In the past, I thought that translation was just a translation, a change of words. Later, I realized that the translator puts the whole story, and himself, into it. The choice of words sometimes comes from the subconscious. I don’t know why I write like that, but it reflects the deepest things in me – from the subconscious, the unconscious, from the whole genetic history. People don’t start learning when they are born, but in fact, they are continuing, extending a flow that has existed since before. If I have children, my children will also follow me like that. That is biological nature – DNA is what carries all the characteristics passed down through many generations. I was born with a whole treasure!

On the way to conquer Goga peak


So if humans are a continuation, is there any way for future generations to avoid repeating the damage and breakage?
You have to understand. You have to go back and understand. Even if it is painful. I am lucky that my family does not have deep conflicts. But I know that many other families do. There are parents who abandon their children, there are parents who do not acknowledge their children, and sometimes the children even rebel because they are not understood. Those seemingly absurd things are actually very close to the survival instinct of species.
As I once read about lions, when the female is no longer a condition to ensure the survival of the species, it is forced to be eliminated. Those harsh laws, when applied to humans, partly explain the breakdowns and cracks in seemingly unreasonable family relationships.
Everything has a reason.

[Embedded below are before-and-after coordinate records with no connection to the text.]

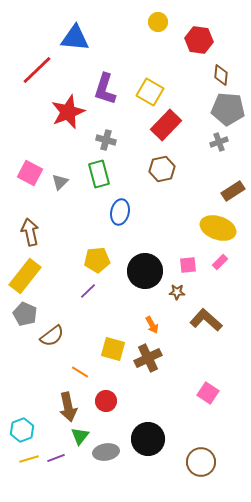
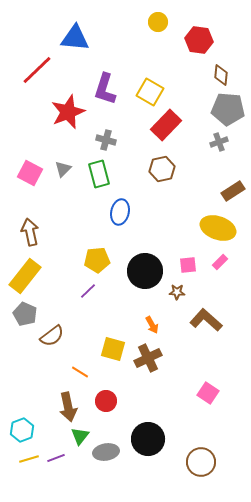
gray triangle at (60, 182): moved 3 px right, 13 px up
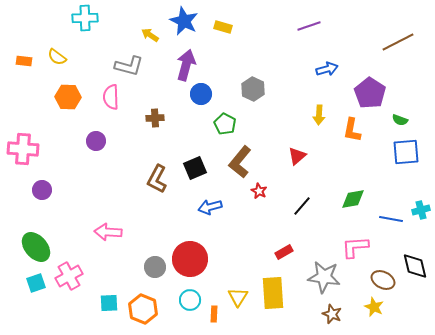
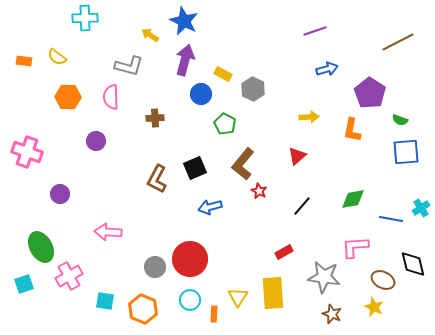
purple line at (309, 26): moved 6 px right, 5 px down
yellow rectangle at (223, 27): moved 47 px down; rotated 12 degrees clockwise
purple arrow at (186, 65): moved 1 px left, 5 px up
yellow arrow at (319, 115): moved 10 px left, 2 px down; rotated 96 degrees counterclockwise
pink cross at (23, 149): moved 4 px right, 3 px down; rotated 16 degrees clockwise
brown L-shape at (240, 162): moved 3 px right, 2 px down
purple circle at (42, 190): moved 18 px right, 4 px down
cyan cross at (421, 210): moved 2 px up; rotated 18 degrees counterclockwise
green ellipse at (36, 247): moved 5 px right; rotated 12 degrees clockwise
black diamond at (415, 266): moved 2 px left, 2 px up
cyan square at (36, 283): moved 12 px left, 1 px down
cyan square at (109, 303): moved 4 px left, 2 px up; rotated 12 degrees clockwise
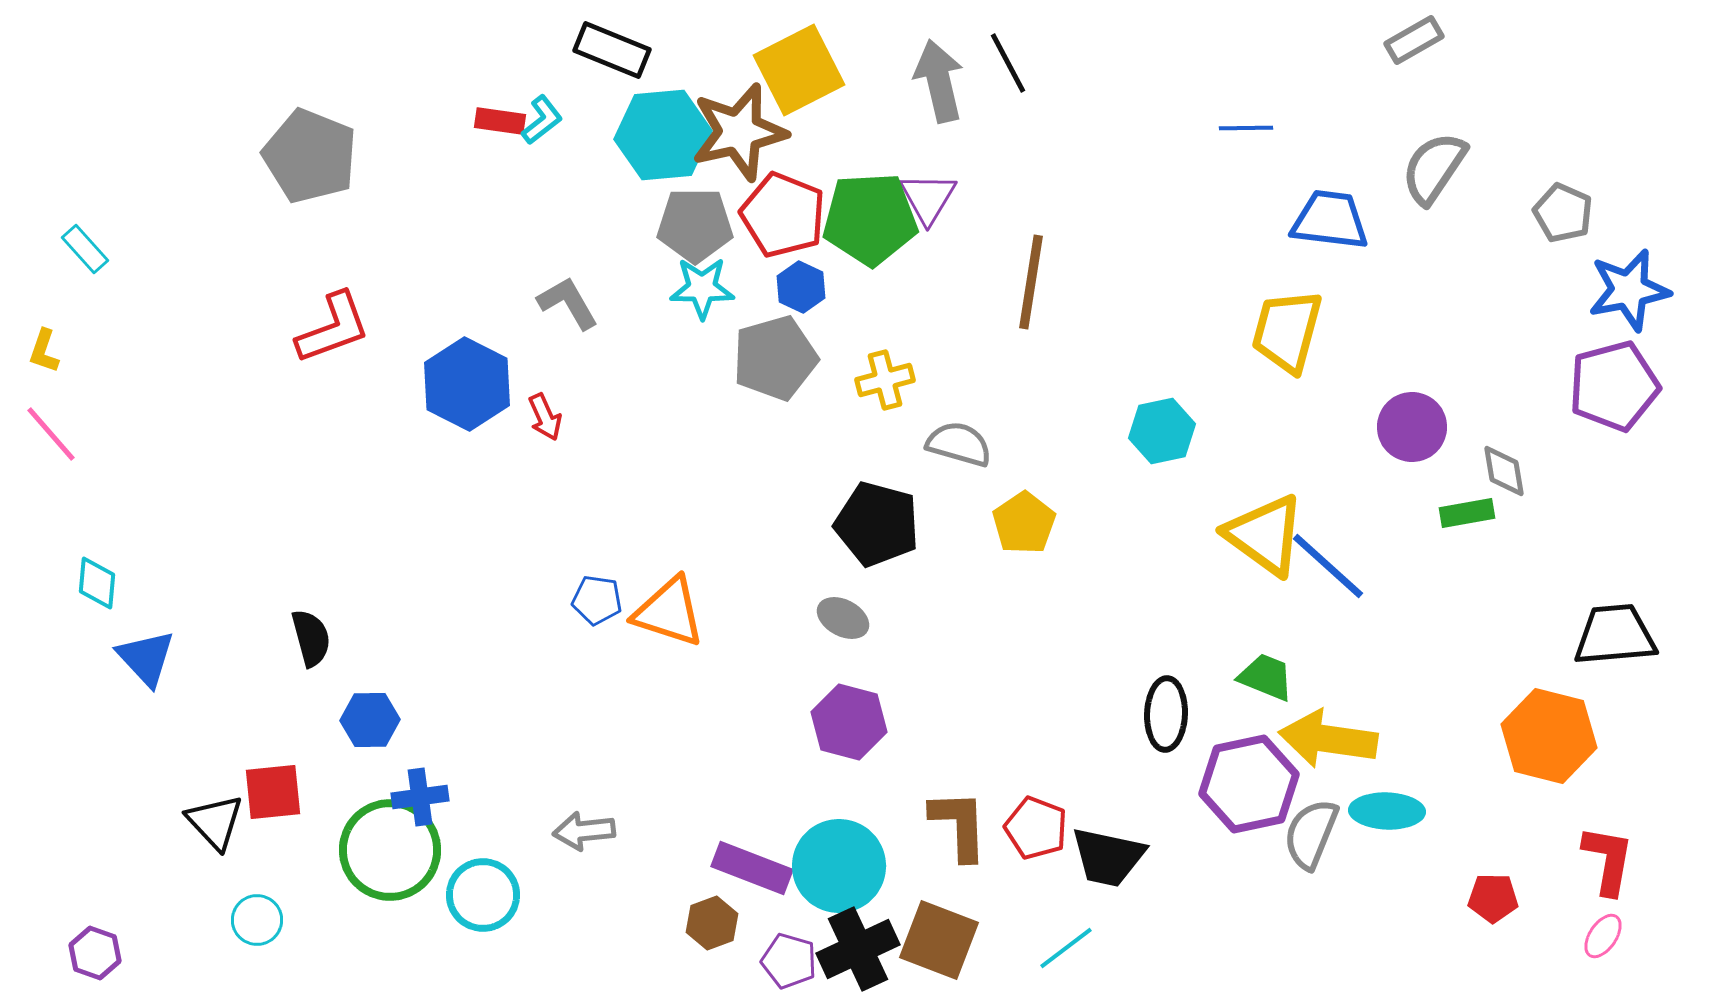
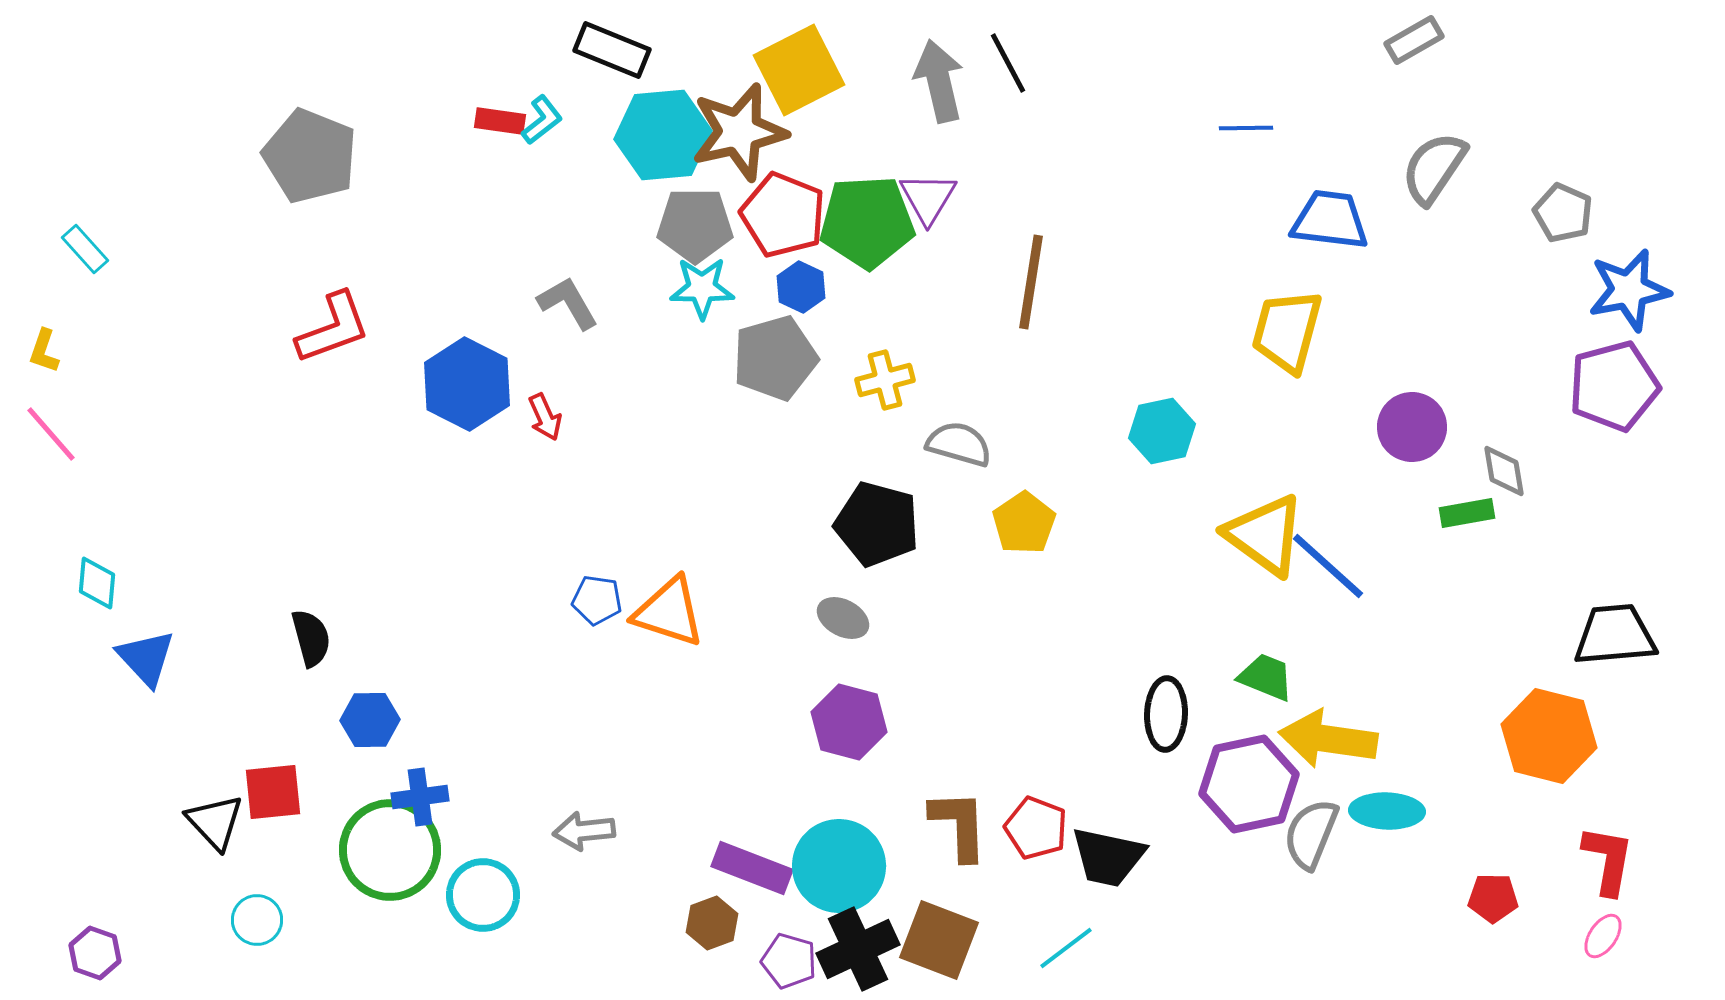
green pentagon at (870, 219): moved 3 px left, 3 px down
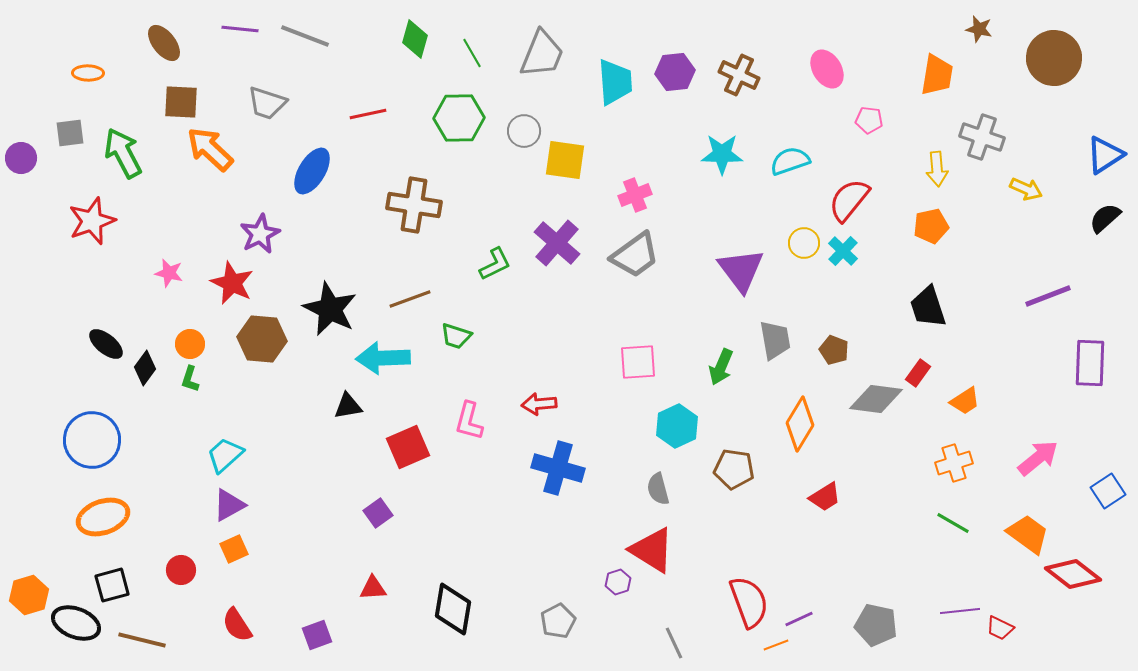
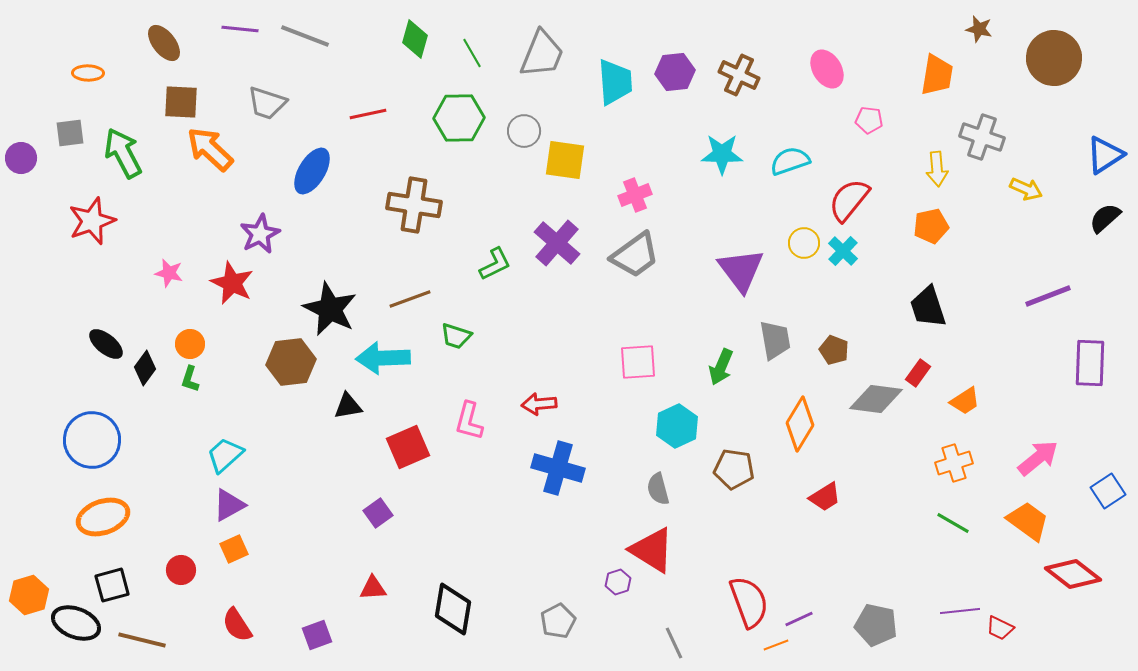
brown hexagon at (262, 339): moved 29 px right, 23 px down; rotated 12 degrees counterclockwise
orange trapezoid at (1028, 534): moved 13 px up
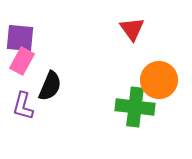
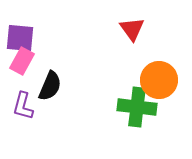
green cross: moved 2 px right
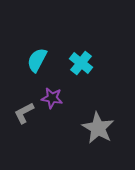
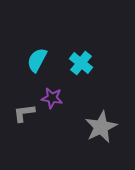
gray L-shape: rotated 20 degrees clockwise
gray star: moved 3 px right, 1 px up; rotated 16 degrees clockwise
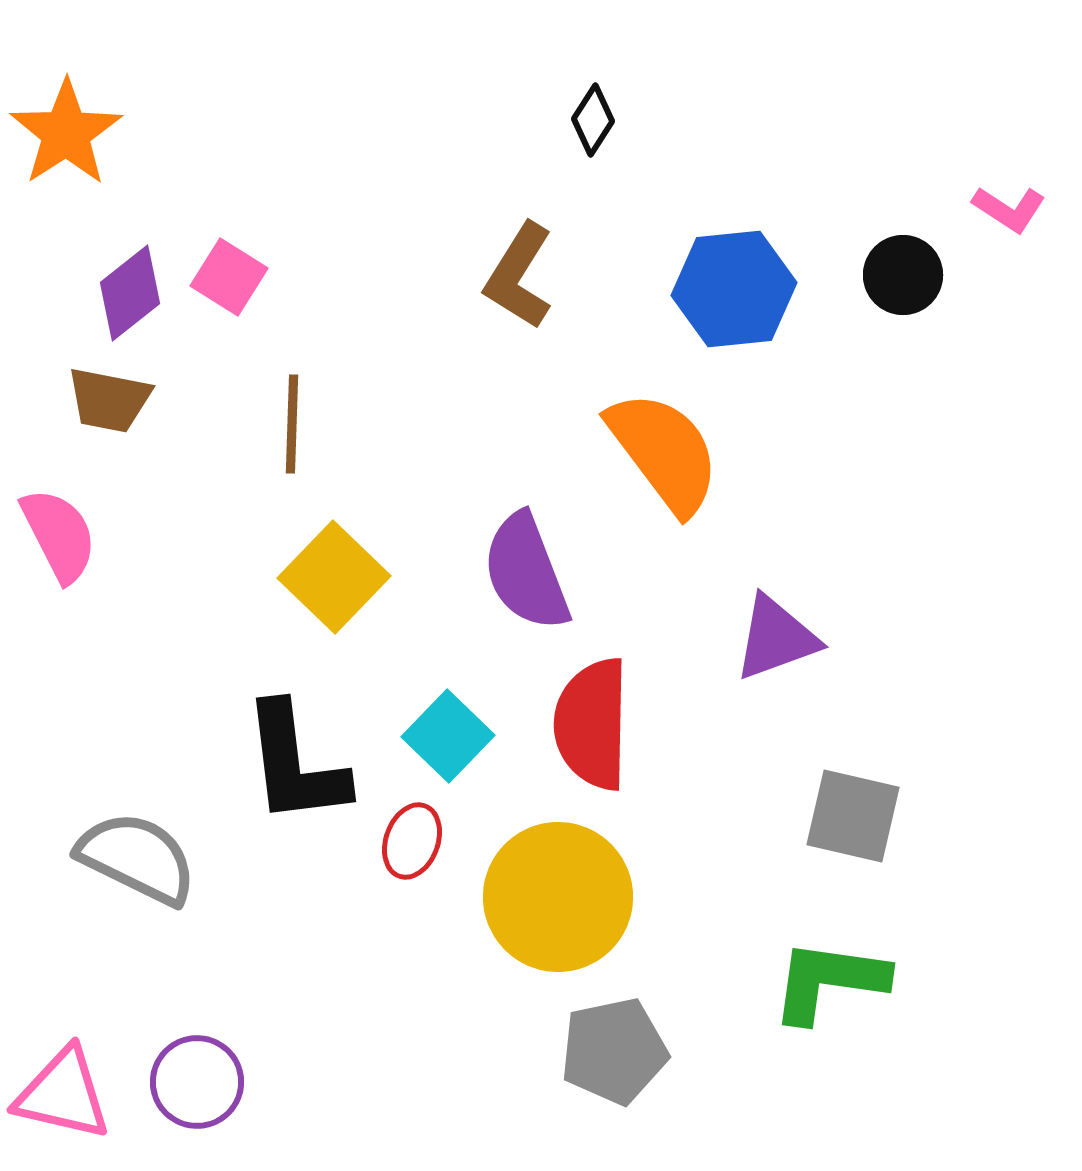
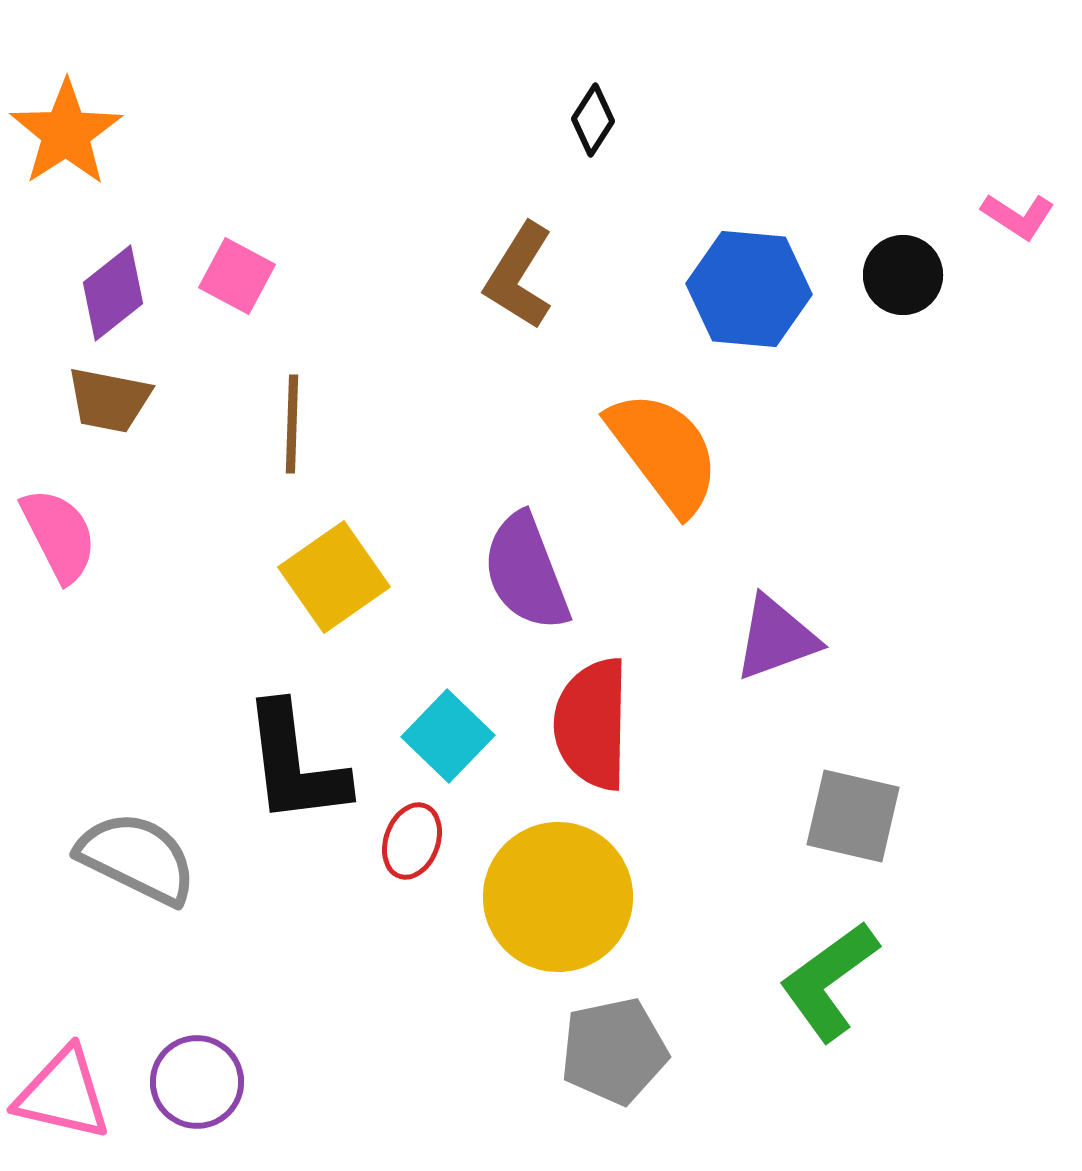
pink L-shape: moved 9 px right, 7 px down
pink square: moved 8 px right, 1 px up; rotated 4 degrees counterclockwise
blue hexagon: moved 15 px right; rotated 11 degrees clockwise
purple diamond: moved 17 px left
yellow square: rotated 11 degrees clockwise
green L-shape: rotated 44 degrees counterclockwise
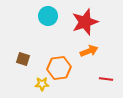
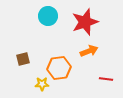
brown square: rotated 32 degrees counterclockwise
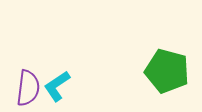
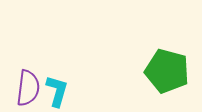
cyan L-shape: moved 5 px down; rotated 140 degrees clockwise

And it is important to understand that deep reason, from there we can be tolerant, sympathetic, and find connection with our loved ones, especially our parents.
No matter what age, people suddenly become innocent when standing before the pure beauty of nature.
Uncle Trinh Lu on Goga peak
And after that understanding, what is important?
It is tolerance. It is finding connection again. When we understand the depths of each person, especially with our loved ones, forgiveness will come as a natural reflex. And we will learn to love without conditions.
Thank you Mr. Trinh Lu for taking the time to chat with Travellive!